Plain-text document sources
'''
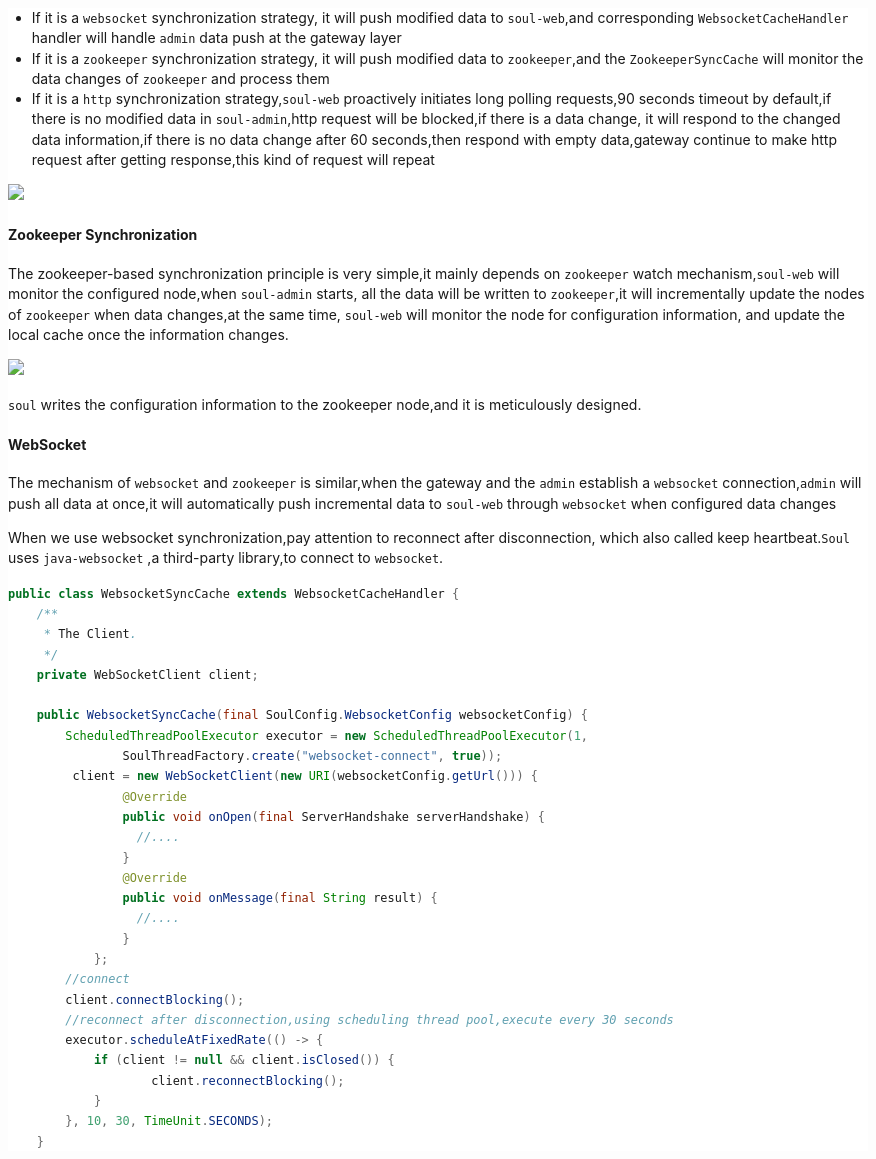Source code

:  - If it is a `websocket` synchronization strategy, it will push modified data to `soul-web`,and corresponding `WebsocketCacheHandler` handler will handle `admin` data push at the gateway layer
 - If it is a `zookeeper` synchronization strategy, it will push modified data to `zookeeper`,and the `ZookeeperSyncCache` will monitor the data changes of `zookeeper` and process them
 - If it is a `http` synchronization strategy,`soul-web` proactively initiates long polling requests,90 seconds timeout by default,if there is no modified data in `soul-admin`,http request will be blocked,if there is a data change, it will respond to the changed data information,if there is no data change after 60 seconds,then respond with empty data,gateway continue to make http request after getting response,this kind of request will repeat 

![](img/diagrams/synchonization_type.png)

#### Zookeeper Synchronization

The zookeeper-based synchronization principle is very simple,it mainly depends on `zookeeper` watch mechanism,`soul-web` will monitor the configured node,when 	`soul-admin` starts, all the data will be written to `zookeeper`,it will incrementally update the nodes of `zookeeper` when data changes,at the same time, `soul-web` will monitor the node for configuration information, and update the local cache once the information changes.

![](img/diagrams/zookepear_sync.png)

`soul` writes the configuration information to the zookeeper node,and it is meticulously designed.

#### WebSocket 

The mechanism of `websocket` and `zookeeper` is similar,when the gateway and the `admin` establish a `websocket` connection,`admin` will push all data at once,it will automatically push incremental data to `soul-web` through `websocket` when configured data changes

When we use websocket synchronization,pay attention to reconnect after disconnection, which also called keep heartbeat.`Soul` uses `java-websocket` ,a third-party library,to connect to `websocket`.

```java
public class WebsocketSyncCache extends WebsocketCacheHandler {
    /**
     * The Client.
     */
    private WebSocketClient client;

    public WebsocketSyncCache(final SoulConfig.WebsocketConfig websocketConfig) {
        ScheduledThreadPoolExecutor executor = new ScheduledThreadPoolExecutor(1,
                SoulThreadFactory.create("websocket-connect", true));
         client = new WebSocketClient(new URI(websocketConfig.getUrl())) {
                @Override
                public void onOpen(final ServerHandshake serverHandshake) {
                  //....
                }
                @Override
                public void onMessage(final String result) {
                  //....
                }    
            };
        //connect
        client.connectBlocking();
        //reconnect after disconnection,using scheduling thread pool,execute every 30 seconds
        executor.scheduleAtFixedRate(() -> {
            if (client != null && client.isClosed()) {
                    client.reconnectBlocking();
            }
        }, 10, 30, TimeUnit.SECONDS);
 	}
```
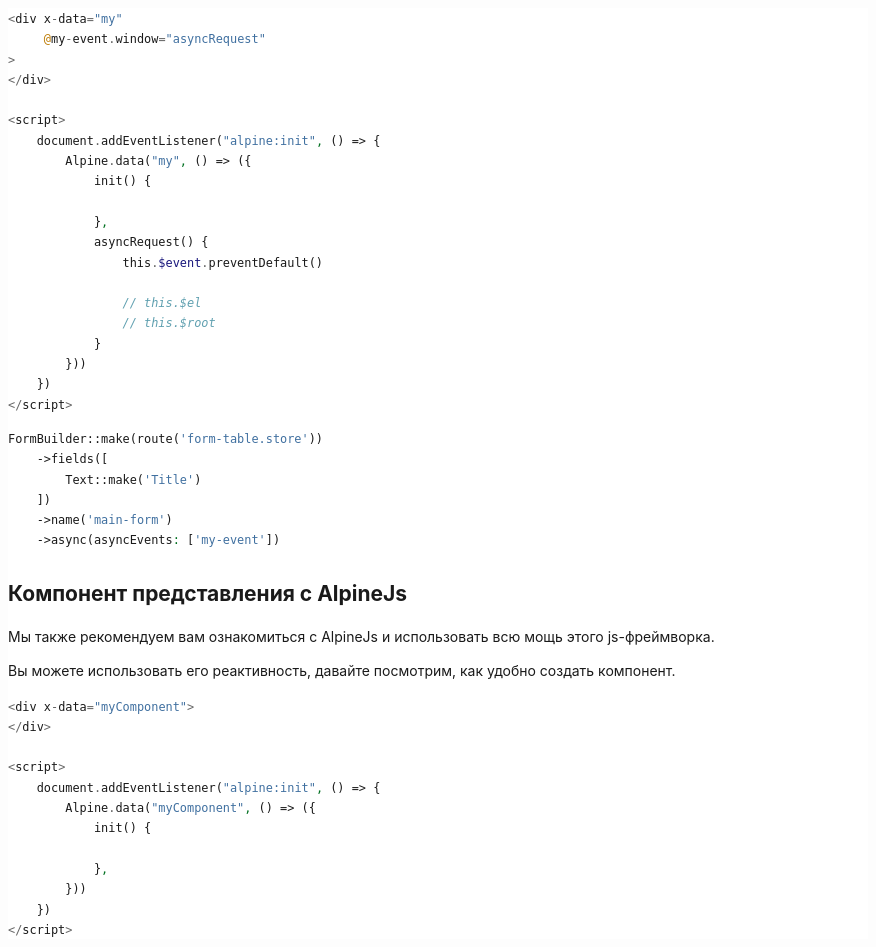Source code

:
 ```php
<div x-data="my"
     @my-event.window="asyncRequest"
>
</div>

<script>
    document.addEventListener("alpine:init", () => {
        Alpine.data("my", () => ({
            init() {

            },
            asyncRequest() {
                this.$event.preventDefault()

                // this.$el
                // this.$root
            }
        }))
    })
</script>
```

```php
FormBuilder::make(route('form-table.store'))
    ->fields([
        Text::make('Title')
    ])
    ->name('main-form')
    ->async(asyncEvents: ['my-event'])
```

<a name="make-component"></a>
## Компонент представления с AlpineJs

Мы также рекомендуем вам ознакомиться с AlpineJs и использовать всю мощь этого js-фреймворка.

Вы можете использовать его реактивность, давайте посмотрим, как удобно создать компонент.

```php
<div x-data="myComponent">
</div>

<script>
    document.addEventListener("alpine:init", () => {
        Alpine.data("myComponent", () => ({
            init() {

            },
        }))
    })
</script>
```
'''
* [What you should do] Scan the lines above for the word "executor" and copy every one where it occurs.

* [Exercise answer]
        ScheduledThreadPoolExecutor executor = new ScheduledThreadPoolExecutor(1,
        executor.scheduleAtFixedRate(() -> {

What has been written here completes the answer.